WHAT YOU NEED TO DO: The expected answer holds every line from the first line of the data below through the line containing "# XinFin-Remix", exactly as written, and no other line.

STUDY MATERIAL:

------

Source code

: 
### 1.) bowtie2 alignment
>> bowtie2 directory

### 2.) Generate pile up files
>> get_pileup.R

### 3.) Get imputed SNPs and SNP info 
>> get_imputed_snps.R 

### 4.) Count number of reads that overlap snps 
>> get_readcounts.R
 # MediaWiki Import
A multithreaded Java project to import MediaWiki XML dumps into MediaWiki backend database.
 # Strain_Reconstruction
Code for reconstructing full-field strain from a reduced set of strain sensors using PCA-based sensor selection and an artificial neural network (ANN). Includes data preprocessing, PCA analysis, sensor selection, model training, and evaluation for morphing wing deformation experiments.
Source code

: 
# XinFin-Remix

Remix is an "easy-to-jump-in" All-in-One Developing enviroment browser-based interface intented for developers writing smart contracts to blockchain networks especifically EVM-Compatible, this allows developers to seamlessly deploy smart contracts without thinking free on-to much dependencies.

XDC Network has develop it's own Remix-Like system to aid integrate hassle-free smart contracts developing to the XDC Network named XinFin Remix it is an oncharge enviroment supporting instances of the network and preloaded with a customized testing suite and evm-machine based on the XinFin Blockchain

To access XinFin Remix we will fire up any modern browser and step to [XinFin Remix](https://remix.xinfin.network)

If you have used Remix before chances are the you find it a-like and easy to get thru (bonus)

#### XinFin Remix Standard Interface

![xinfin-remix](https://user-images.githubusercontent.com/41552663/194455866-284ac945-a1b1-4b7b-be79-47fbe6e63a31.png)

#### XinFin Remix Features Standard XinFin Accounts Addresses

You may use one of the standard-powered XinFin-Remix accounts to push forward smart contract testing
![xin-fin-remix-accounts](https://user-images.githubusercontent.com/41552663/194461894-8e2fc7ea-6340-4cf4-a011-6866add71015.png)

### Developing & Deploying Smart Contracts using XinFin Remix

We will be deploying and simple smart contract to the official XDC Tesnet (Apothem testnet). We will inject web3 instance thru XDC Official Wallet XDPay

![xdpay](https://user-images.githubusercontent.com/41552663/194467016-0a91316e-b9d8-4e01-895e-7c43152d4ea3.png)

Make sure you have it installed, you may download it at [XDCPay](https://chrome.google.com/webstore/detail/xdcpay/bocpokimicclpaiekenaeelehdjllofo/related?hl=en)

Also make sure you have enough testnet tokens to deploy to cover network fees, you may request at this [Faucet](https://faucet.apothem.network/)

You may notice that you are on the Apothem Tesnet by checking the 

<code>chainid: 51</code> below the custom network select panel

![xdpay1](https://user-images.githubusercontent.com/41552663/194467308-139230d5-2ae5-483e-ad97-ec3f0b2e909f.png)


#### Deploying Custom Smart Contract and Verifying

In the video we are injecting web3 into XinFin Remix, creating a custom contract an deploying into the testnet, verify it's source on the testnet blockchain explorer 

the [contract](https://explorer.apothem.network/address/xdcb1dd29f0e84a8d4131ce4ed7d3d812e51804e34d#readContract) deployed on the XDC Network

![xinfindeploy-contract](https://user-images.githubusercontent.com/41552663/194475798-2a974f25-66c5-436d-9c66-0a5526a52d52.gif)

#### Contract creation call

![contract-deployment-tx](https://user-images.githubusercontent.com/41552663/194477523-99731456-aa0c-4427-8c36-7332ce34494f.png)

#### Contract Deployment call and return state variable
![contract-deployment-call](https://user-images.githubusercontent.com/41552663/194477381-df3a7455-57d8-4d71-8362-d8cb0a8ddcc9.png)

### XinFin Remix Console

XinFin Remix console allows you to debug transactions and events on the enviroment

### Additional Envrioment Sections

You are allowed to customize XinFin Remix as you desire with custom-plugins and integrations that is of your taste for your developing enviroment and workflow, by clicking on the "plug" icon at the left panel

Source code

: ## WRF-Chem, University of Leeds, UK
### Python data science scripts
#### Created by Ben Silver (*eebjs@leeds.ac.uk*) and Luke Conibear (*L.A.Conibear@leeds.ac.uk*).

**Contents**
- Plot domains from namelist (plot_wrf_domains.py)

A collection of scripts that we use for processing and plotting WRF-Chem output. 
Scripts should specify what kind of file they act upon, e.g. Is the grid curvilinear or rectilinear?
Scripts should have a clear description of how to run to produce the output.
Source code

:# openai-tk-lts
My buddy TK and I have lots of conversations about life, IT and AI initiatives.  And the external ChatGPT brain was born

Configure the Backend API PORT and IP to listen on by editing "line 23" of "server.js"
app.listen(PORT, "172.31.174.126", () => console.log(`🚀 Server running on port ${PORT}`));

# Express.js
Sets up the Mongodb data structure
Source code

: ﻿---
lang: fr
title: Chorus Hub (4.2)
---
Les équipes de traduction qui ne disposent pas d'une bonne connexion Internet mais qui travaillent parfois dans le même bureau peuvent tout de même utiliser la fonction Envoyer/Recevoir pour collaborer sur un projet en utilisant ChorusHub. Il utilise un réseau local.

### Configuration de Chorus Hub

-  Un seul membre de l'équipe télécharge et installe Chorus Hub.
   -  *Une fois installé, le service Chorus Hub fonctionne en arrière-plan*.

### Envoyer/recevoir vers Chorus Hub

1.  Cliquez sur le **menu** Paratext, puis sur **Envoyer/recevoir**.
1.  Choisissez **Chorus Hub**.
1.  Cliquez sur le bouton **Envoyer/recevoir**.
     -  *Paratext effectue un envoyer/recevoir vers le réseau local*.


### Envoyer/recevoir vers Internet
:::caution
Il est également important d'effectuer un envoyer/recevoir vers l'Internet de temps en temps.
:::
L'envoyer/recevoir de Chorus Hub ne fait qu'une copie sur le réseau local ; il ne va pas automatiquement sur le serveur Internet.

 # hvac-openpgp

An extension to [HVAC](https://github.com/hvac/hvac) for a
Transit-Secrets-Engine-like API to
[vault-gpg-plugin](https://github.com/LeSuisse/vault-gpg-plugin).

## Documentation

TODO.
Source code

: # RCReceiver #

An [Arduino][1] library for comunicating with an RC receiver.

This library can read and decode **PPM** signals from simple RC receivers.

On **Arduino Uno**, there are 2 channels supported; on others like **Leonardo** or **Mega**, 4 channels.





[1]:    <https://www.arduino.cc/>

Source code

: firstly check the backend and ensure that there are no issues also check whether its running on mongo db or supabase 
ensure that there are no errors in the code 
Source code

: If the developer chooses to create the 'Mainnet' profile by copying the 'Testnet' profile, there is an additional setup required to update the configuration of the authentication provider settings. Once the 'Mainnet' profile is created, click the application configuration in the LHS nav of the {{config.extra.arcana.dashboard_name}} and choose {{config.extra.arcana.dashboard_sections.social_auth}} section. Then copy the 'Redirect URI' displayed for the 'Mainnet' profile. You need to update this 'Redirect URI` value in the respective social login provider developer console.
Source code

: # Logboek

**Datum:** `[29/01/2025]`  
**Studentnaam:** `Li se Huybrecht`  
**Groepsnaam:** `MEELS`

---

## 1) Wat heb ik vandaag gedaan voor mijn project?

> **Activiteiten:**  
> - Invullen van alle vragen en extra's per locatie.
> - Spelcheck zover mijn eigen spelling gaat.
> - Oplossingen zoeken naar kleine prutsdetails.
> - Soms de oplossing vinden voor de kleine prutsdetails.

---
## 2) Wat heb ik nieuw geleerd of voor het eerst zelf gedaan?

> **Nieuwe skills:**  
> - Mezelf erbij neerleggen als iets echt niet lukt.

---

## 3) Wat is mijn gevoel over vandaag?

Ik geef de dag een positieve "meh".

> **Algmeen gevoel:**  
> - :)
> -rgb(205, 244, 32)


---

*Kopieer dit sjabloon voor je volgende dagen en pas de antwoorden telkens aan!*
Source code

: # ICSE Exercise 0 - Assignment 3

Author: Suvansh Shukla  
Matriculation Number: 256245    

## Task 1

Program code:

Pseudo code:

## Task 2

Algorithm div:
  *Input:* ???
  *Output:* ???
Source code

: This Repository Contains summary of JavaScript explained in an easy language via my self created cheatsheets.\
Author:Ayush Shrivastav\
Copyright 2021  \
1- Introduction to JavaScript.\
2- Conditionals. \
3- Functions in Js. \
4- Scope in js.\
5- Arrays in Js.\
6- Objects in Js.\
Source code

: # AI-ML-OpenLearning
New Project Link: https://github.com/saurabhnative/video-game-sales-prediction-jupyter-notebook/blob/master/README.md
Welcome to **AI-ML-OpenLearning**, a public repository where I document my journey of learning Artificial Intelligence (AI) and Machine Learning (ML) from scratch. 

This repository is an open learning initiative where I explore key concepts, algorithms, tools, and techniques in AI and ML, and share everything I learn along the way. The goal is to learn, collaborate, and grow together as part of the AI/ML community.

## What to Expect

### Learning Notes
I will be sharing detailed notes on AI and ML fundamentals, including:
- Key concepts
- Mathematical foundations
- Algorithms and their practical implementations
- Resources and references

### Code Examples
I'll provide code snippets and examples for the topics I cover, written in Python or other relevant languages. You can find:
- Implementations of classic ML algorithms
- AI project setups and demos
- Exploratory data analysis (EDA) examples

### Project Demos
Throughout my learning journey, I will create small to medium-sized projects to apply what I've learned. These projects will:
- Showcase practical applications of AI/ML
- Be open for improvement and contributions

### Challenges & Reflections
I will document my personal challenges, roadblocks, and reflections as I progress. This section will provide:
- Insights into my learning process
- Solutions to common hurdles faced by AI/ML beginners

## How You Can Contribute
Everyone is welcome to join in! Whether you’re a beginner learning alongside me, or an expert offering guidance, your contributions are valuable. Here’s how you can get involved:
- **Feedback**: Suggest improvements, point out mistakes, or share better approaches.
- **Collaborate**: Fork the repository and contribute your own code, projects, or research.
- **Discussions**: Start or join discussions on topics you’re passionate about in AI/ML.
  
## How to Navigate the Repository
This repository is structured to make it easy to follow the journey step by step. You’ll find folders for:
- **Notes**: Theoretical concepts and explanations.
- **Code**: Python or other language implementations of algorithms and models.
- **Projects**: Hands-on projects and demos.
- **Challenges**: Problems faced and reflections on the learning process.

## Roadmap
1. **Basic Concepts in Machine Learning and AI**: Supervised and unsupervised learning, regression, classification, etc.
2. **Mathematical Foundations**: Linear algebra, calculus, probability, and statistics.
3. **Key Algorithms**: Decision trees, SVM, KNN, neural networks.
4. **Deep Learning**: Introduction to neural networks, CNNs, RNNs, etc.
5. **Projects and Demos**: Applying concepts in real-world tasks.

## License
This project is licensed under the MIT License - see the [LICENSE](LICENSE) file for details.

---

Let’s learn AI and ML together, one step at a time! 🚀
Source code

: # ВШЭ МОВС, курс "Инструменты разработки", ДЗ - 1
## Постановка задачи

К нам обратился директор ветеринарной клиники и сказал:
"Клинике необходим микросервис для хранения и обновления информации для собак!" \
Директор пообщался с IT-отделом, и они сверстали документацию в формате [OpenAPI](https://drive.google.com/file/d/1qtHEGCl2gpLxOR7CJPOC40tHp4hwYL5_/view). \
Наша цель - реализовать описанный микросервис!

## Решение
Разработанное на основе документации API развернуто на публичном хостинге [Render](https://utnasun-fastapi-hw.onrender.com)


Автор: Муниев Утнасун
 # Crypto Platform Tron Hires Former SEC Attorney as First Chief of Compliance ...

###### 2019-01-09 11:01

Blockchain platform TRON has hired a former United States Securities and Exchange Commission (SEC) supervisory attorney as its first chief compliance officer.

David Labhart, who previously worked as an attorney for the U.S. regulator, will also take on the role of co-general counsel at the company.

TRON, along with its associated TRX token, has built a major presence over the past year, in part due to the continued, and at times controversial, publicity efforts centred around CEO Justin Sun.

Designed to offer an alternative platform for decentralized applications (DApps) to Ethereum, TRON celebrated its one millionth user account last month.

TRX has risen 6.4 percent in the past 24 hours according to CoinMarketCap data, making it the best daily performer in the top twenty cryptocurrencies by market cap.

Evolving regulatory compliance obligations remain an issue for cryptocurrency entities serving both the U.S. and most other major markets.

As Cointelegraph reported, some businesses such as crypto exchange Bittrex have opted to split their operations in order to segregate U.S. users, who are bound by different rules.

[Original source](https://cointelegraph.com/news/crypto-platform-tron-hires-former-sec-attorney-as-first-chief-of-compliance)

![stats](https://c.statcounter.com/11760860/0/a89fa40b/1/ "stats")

------

RESPONSE TO THIS TASK:
Source code

: 
### 1.) bowtie2 alignment
>> bowtie2 directory

### 2.) Generate pile up files
>> get_pileup.R

### 3.) Get imputed SNPs and SNP info 
>> get_imputed_snps.R 

### 4.) Count number of reads that overlap snps 
>> get_readcounts.R
 # MediaWiki Import
A multithreaded Java project to import MediaWiki XML dumps into MediaWiki backend database.
 # Strain_Reconstruction
Code for reconstructing full-field strain from a reduced set of strain sensors using PCA-based sensor selection and an artificial neural network (ANN). Includes data preprocessing, PCA analysis, sensor selection, model training, and evaluation for morphing wing deformation experiments.
Source code

: 
# XinFin-Remix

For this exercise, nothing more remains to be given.